Research progress in n(H₂)/n(CO) regulation technology of syngas for low-carbon chemical industry

Precise regulation of the hydrogen-to-carbon ratio （n（H₂）/n（CO）） in syngas is a key factor for the efficient preparation of high-value-added chemicals and represents one of the core technologies for the low-carbon transition of the coal chemical industry and related processes. It directly determines the production efficiency, energy consumption, and carbon emissions of downstream synthesis processes. Although the conventional Water–Gas Shift （WGS） reaction is the most commonly used method for n（H₂）/n（CO） adjustment, it is constrained by thermodynamic equilibrium and catalyst stability, and inevitably generates additional CO₂ during the reaction process.

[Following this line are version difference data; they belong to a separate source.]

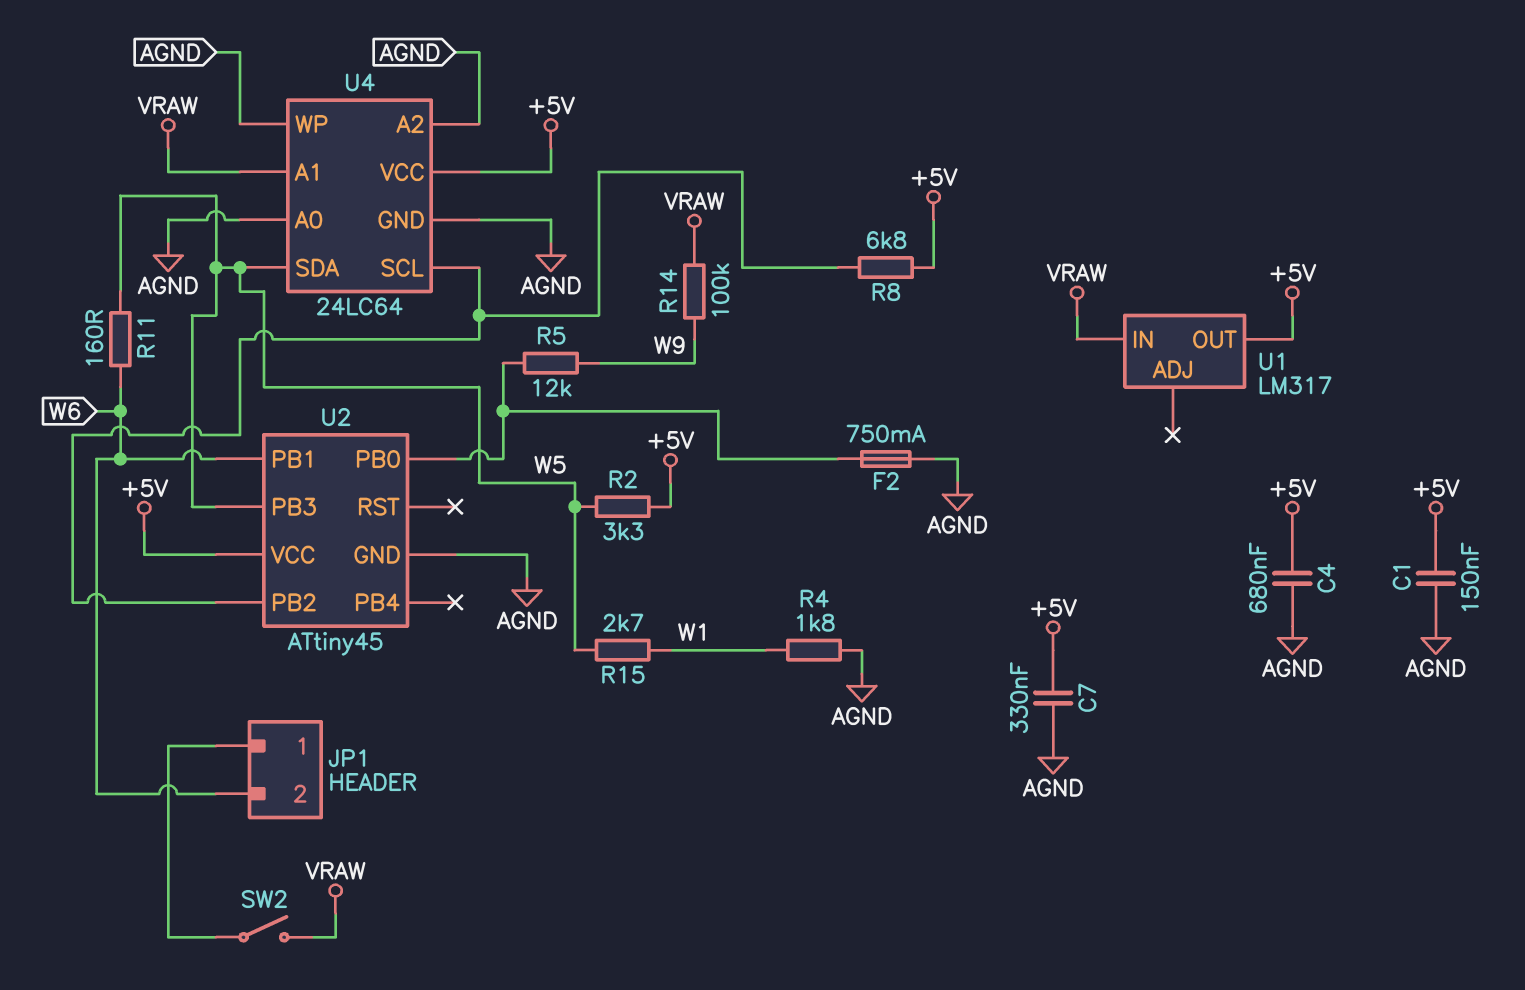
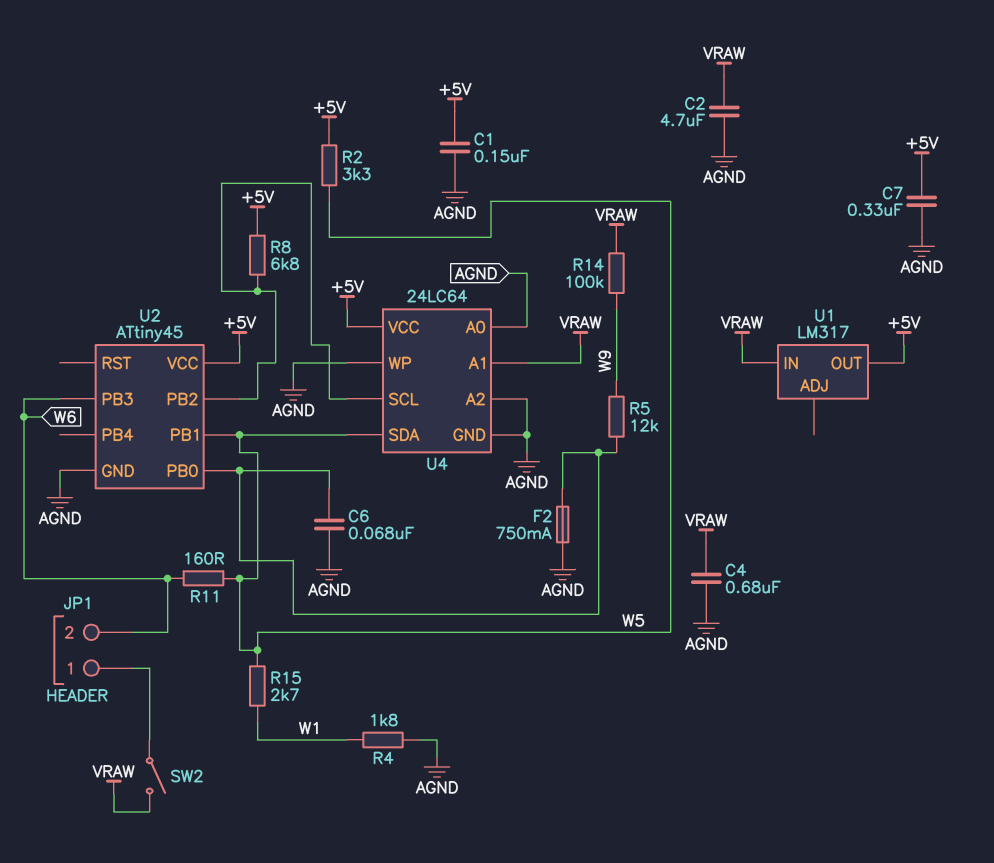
C2: none -> 4.7uF (AGND, VRAW)
C4: 680nF (+5V, AGND) -> 680nF (AGND, VRAW)
C6: none -> 68nF (AGND, U2/PB0)
U2 pin PB1: W6 -> W5
U2 pin PB3: W5 -> W6

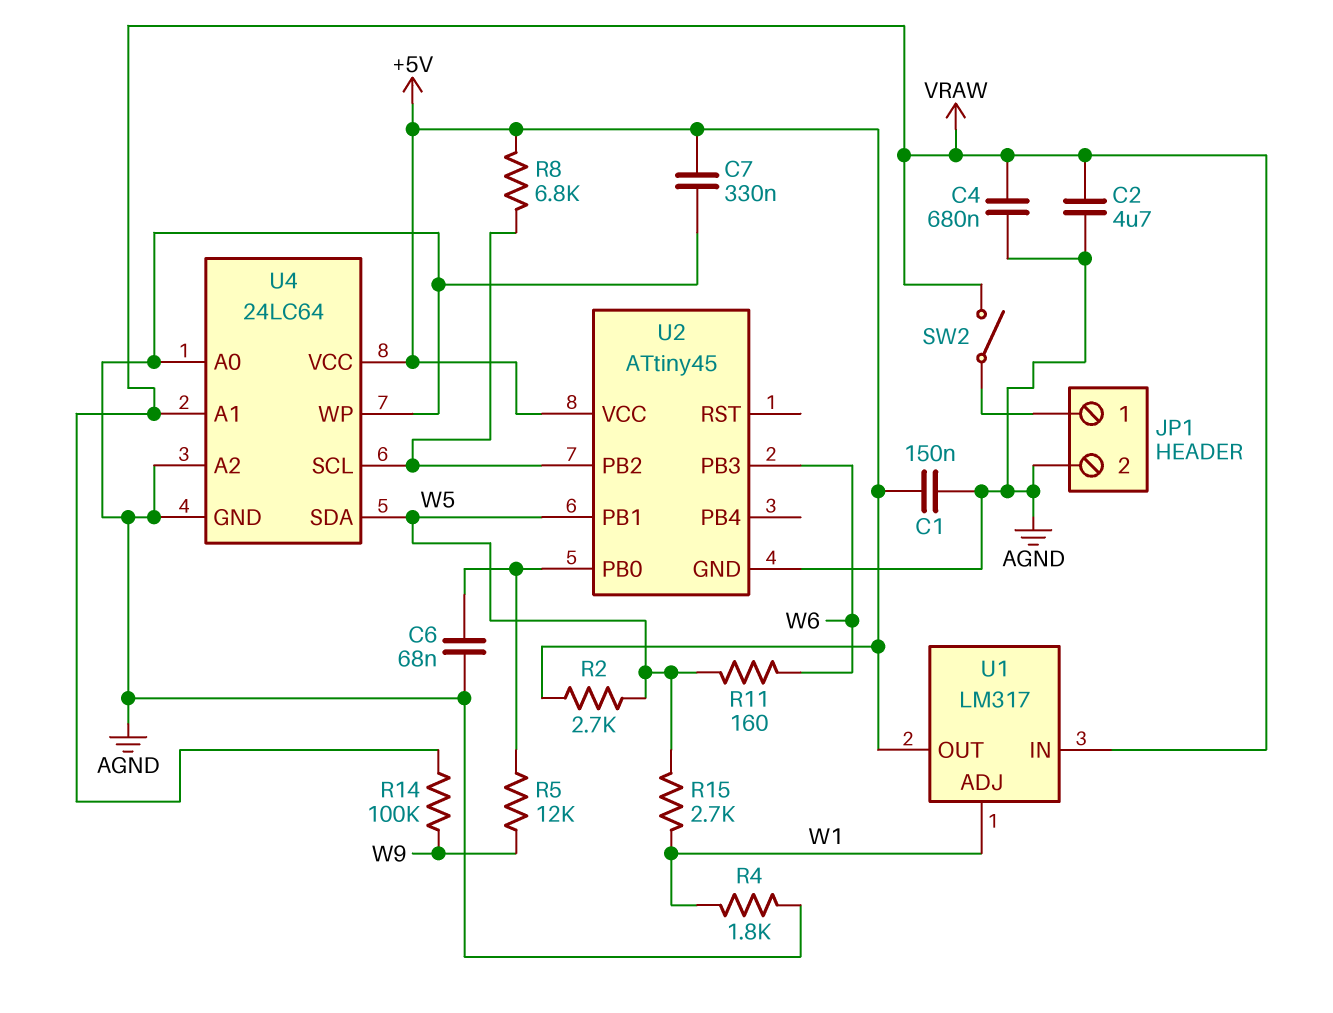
F2: 750mA (AGND, U2/PB0) -> none
JP1 pin 2: W6 -> AGND
R2: 3.3k (+5V, W5) -> 2.7k (+5V, W5)
U1 pin ADJ: none -> W1

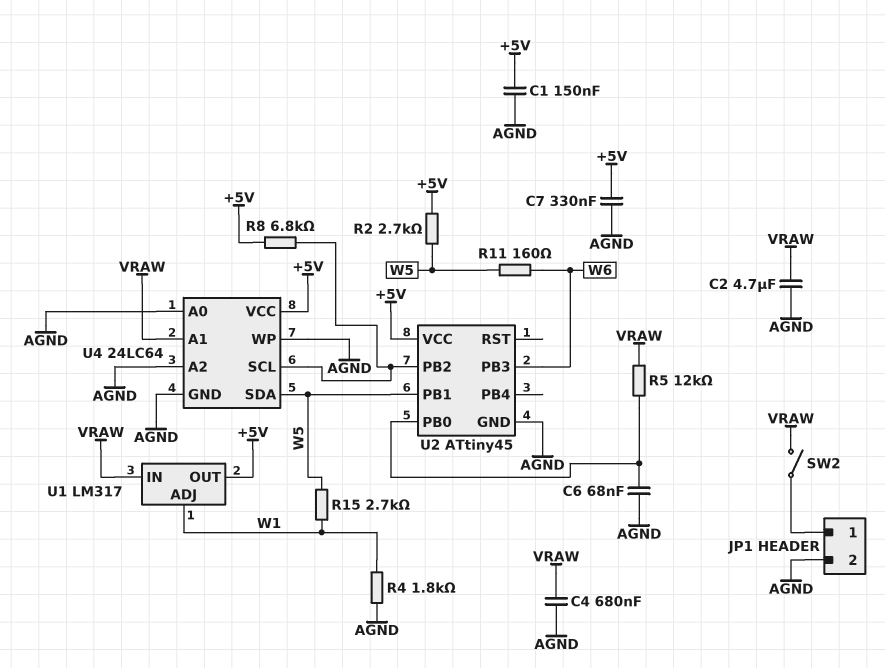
R5: 12k (U2/PB0, W9) -> 12k (U2/PB0, VRAW)
R14: 100k (VRAW, W9) -> none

To break through the limitations of traditional n（H₂）/n（CO） regulation processes, this review elaborates on regulation strategies from a diversified perspective: the introduction of exogenous hydrogen enables rapid and precise n（H₂）/n（CO） adjustment, but its large-scale application is still limited by hydrogen production costs and infrastructure construction; emerging short-process catalytic technologies （such as CO₂ electrocatalysis and photocatalysis） can directly generate syngas with customized n（H₂）/n（CO） during the reaction, yet their current production yields do not match industrial-scale demand; process intensification and system coupling （including multi-reforming coupling, Sorption-Enhanced Water–Gas Shift, membrane reactor coupling, biomass gasification integrated with SEWGS and the reverse Boudouard reaction, and co-gasification） achieve synergy between syngas production, n（H₂）/n（CO） regulation, energy efficiency enhancement, and carbon emission reduction through multi-reaction synergy, in-situ product removal, reaction path integration, and feedstock complementarity. Overall analysis reveals that syngas n（H₂）/n（CO） regulation technology is shifting from “unit optimization” toward “systematic integrated coordination and optimization,” providing support for building a low-carbon, short-process, and highly flexible green syngas production and utilization platform, which is of great significance for achieving China’s carbon peaking and carbon neutrality goals.